In Germany, NTT is building a private 5G network at Cologne Bonn airport which recently received a local 3.7GHz-3.8GHz 5G spectrum licence. NTT is partnering the airport to introduce innovations including smart baggage and border control functions and to improve operational efficiency.

Hungarian telco Magyar Telekom and T-Systems Hungary have launched the ‘Campus Network’ private mobile network service to support Industry 4.0 solutions as well as clients such as university/business campuses with 4G and 5G connectivity and tailored functionality. New solutions have been piloted with BorgWarner Oroszlany in areas including internal logistics (e.g. barcode reading and automated material handling) and production control (PLC data connections).

Ericsson and Volvo have carried out the first test handover of connected cars between two national mobile 5G networks. The test, at the AstaZero test track in Sweden, is part of the EU-funded 5GCroCo project – a major initiative that is preparing for large-scale connected car trials along a 5G corridor between Metz in France, Merzig in Germany and Luxembourg. The test utilised the Cooperative, Connected & Automated Mobility (CCAM) ecosystem, enabling autonomous and connected cars to behave like smart clusters rather than individual units. Ericsson’s Mikael Prytz said: ‘Sharing an updated map with other cars is a latency-sensitive task and requires high network performance within and across multiple networks.’ The Ericsson/Volvo trial used 5G connectivity to update maps in real-time to aid future autonomous driving operations and an understanding of the environment beyond the range of the vehicle and its sensors.
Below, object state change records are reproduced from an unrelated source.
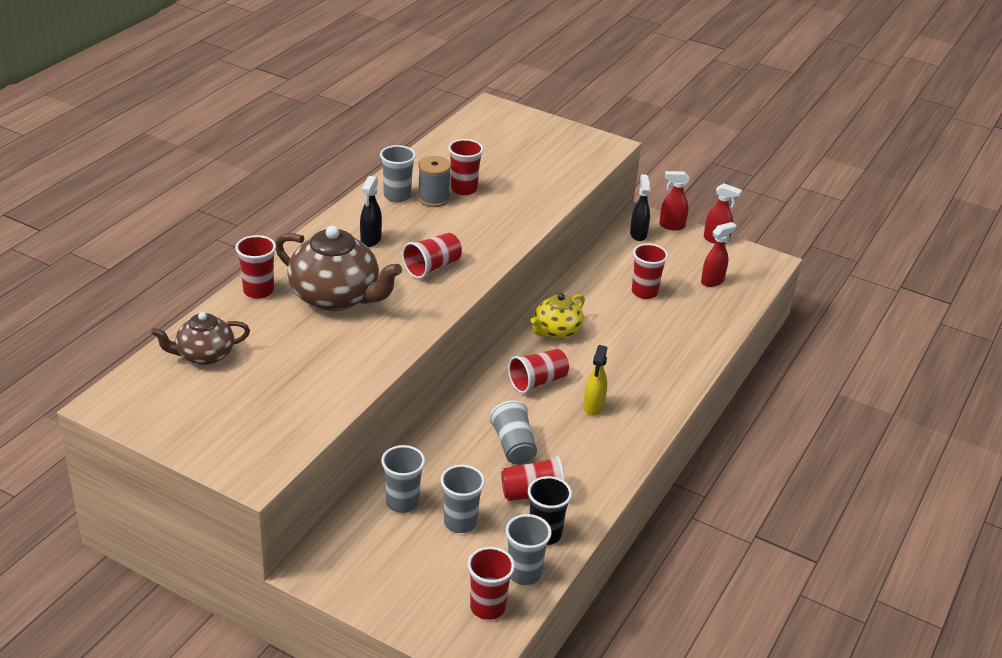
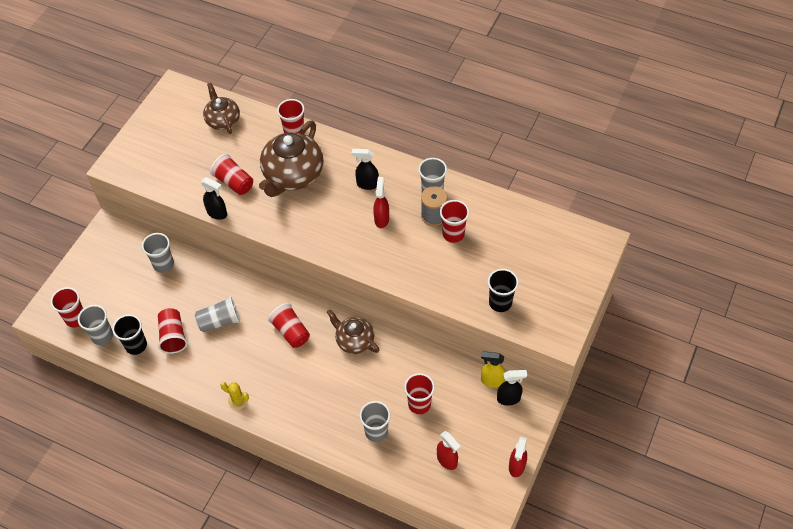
camera: 90 degrees right, 20 degrees up
(385, 367) = (217, 213): none -> black spray bottle
(432, 267) = (338, 226): red cup -> red cup (234, 182)
(460, 522) = (146, 297): grey cup -> grey cup (376, 431)
(556, 331) = (354, 341): yellow teapot -> brown teapot
(562, 172) = (500, 303): none -> black cup
(593, 407) = (265, 370): yellow spray bottle -> yellow spray bottle (492, 381)
(638, 433) = (238, 400): none -> yellow cactus
(671, 226) = (530, 427): red spray bottle -> red spray bottle (381, 219)

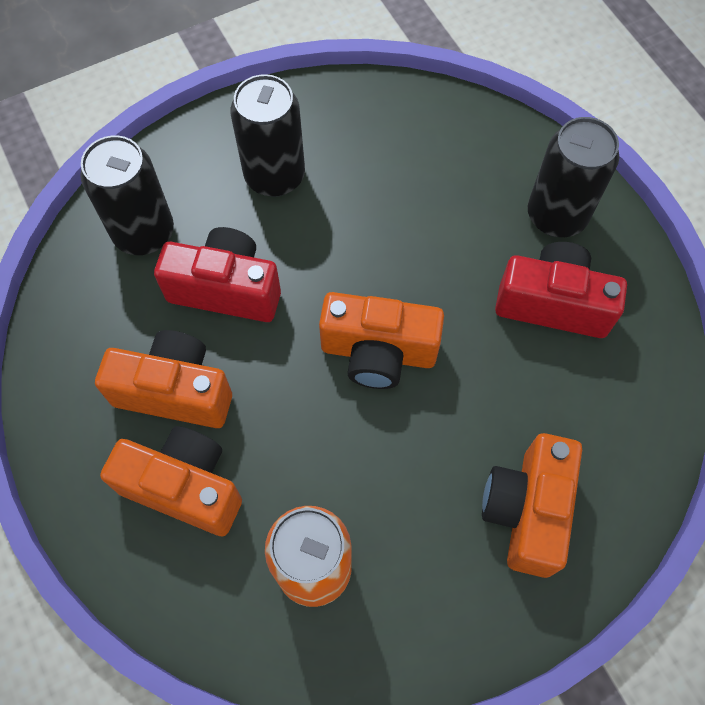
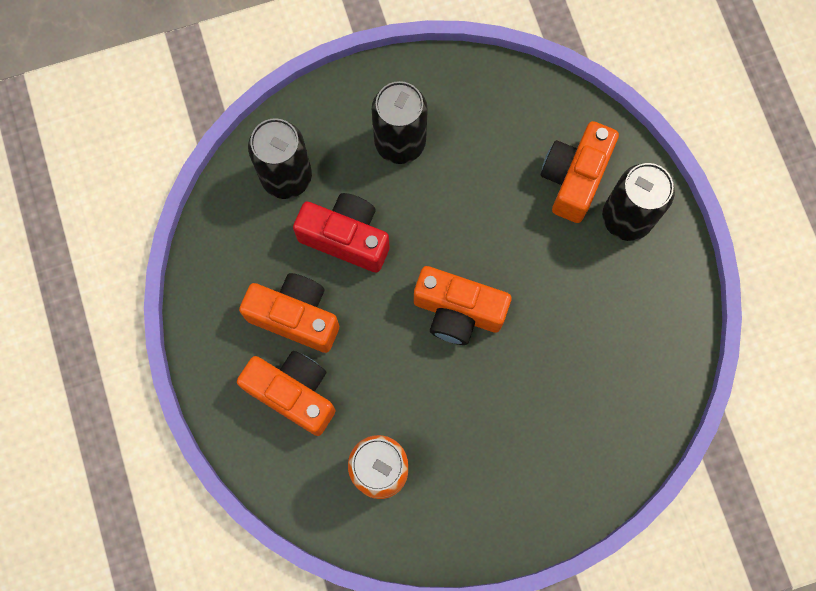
camera: 10 degrees right, 10 degrees up
(527, 510) = (546, 456): orange camera -> orange camera (574, 178)
(553, 304) = (605, 295): red camera -> none

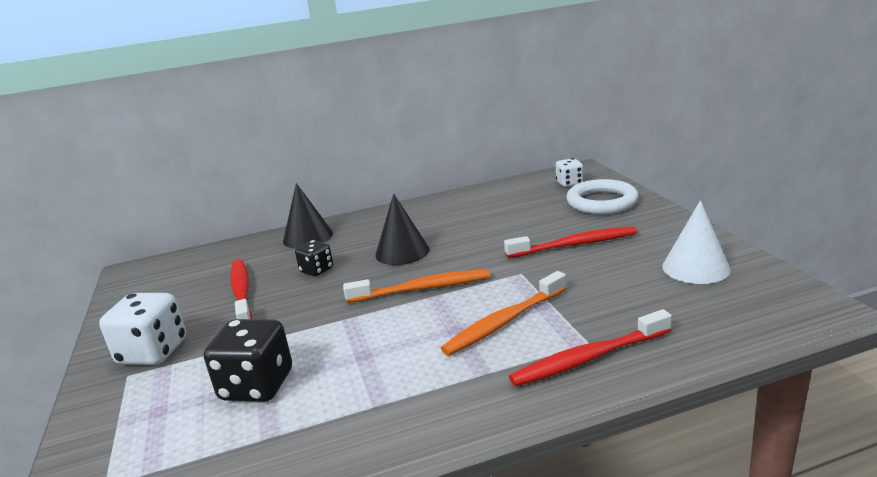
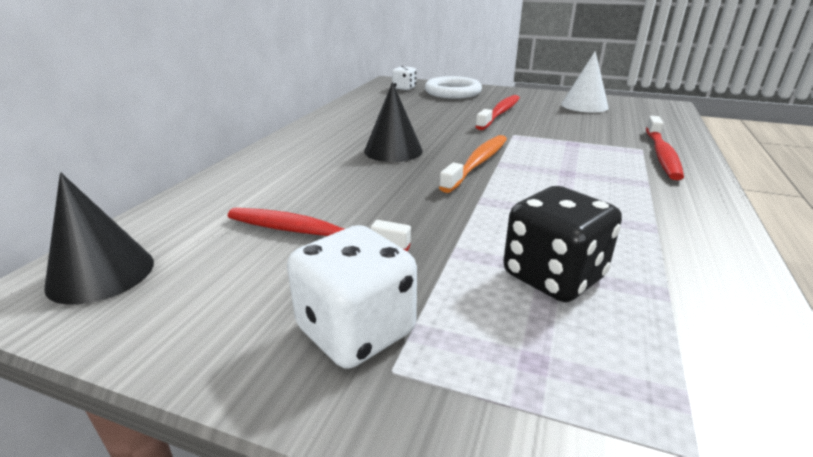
camera: 55 degrees left, 5 degrees up
(308, 237) = (258, 171): black cone -> black cone (101, 274)
(317, 270) = (348, 187): black dice -> none
(504, 322) = (579, 158): orange toothbrush -> none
Uzbektelecom is partnering Huawei, Uzbekistan’s Ministry of Agriculture and the Tashkent Institute of Irrigation and Agricultural Mechanisation Engineers in a smart agricultural project using 5G/IoT technologies, smart transmitters and intelligent platform-based management, remote monitoring and processing/analysis systems. The project aims to optimise usage of natural resources, simplify crop control and management, and provide an early-warning system for environmental impact on crops through the analysis of weather temperature, soil moisture and the state of irrigation systems. Real-time video information from the field will be transmitted via the network of the telco’s Uzmobile subsidiary.

A1 Macedonia has been selected in a tender for a Smart City network project by the Municipality of Veles, under the EU-funded Local and Regional Competitiveness Project (PLRK) in North Macedonia. A sub-project ‘Smart Lake Mladost’ includes an IoT platform incorporating six IoT solutions: integrated automatic lighting control; smart parking; smart waste management; smart benches with integrated wireless internet; electric charger vehicles with electronic payment options; and electric bicycles with smart locks.

Vodafone Ukraine is partnering the Chernivtsi Regional Centre for Emergency Care and Disaster Medicine for connectivity solutions including mobile communications with medical teams and IoT SIM card-based data transmission between ambulances and the control centre.